Nell was silent. She was wondering how anyone so clever could have fallen into such straits. No one had ever spoken to her like this—had ever hinted that the tree of knowledge held more evil fruit than good—that the pretty platitudes of faith in the higher wisdom were but meaningless things at best; lip utterances that had no root.

The troubled look deepened on her face; it had grown thinner and paler already in this close hospital, in these hot, airless days.

He, lying there and watching her, read her clear soul like an open page. He was skilled in reading men and women—skilled in drawing their portraits with the sharp penmanship of scorn. From youth upwards his soul had been vexed with problems that others had accepted or passed by. He had been unable to do either. The faculty of probing into depths, of sounding alike the shallows or the depths in human souls, had been with him a second nature. It was his manner of using this faculty that had made him unpopular, that had barred every avenue through which he had adventured in search of fame.
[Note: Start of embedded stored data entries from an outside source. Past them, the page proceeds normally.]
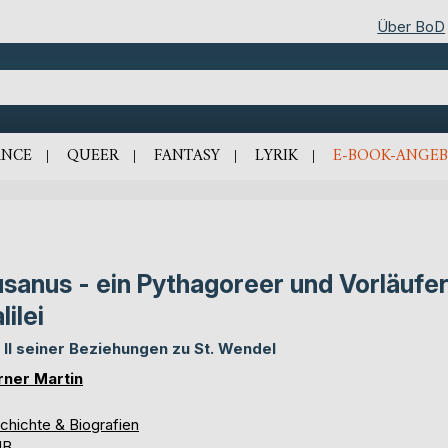
Über BoD
NCE
QUEER
FANTASY
LYRIK
E-BOOK-ANGEB
sanus - ein Pythagoreer und Vorläufe
lilei
l II seiner Beziehungen zu St. Wendel
ner Martin
chichte & Biografien
UB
And yet, with the feeble pulse of returning health, the old feelings awoke, the old scorn began to throb and quiver in his veins. He found himself studying this weak, girlish creature, with a searching and yet compassionate understanding of her sex and its frailties. He had no belief that anything deeper than a whim of the moment had led her to take her present position. She had probably wearied of ballroom flirtations, or perhaps loved unworthily without return, or quarrelled with her home circle, or craved for notoriety or novelty in the sameness of girlish duties. One or other, or perchance a combination of all those reasons, had no doubt influenced her into accepting this place; and even her interest and sympathy for himself lost something of its sweetness when he remembered that to her he could only present the novelty of a first case.

As she turned silently away, as she moved to and fro in the long, bare room, as he watched the sunbeams falling on her chestnut hair, and wavering ever and again about the slender grace of her dainty figure, he still tried to steel himself against such purely feminine attractiveness.

She was only one in a petticoated crowd; only one of the sex who called themselves 'suppressed' whenever insatiable vanity, or ambition preyed upon their jaded passions. He closed his eyes against the charm of her presence, even as he closed them against the golden light filtering through the closed blinds; the warm sunny afternoon light telling of the world without, of hurrying footsteps and busy crowds, of the race for life and all that makes it precious in the eyes of men.

He must go forth again into that crowd, join in the race, pursue the fleeting phantoms of ambition and success.

The sea of despair had cast him up from its black depths. His pulse beat feebly; but with returning life to the battle strain of necessity. Once more came the cry, 'Gird up thy loins, the day is at hand.'

And yet, like Hezekiah of old, he would fain have turned his face to the wall and wept.